AVAILABLE DATA:
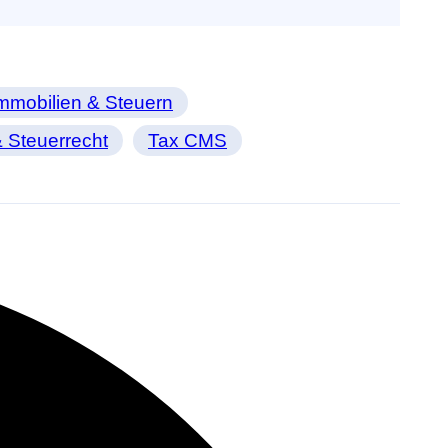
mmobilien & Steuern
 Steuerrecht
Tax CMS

==

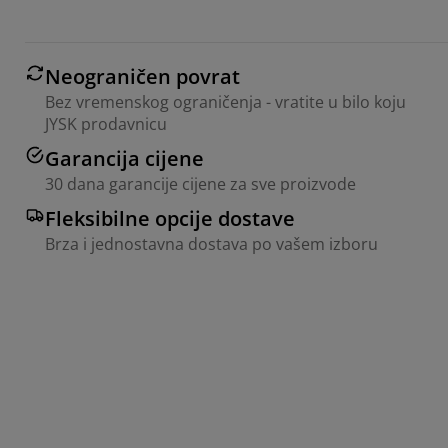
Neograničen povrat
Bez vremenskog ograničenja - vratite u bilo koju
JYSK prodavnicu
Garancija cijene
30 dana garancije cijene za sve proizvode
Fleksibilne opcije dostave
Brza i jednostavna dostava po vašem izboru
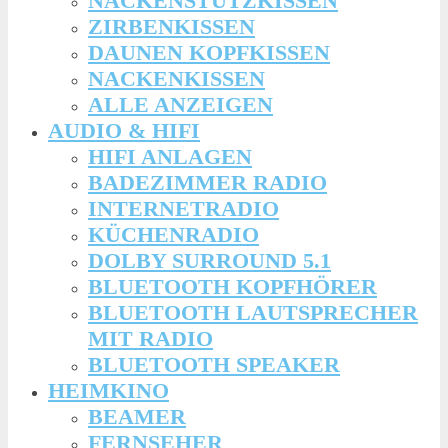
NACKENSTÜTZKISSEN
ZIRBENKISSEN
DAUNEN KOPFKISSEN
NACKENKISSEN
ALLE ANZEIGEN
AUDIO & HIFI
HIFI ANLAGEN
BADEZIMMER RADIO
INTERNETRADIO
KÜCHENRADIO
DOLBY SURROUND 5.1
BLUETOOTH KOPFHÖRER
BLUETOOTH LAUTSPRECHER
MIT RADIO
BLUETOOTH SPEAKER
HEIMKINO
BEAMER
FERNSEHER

EXERCISE DESCRIPTION:
Tally the lines above that contain the word "BLUETOOTH", and reply with the number alone.

YOUR SOLUTION:
3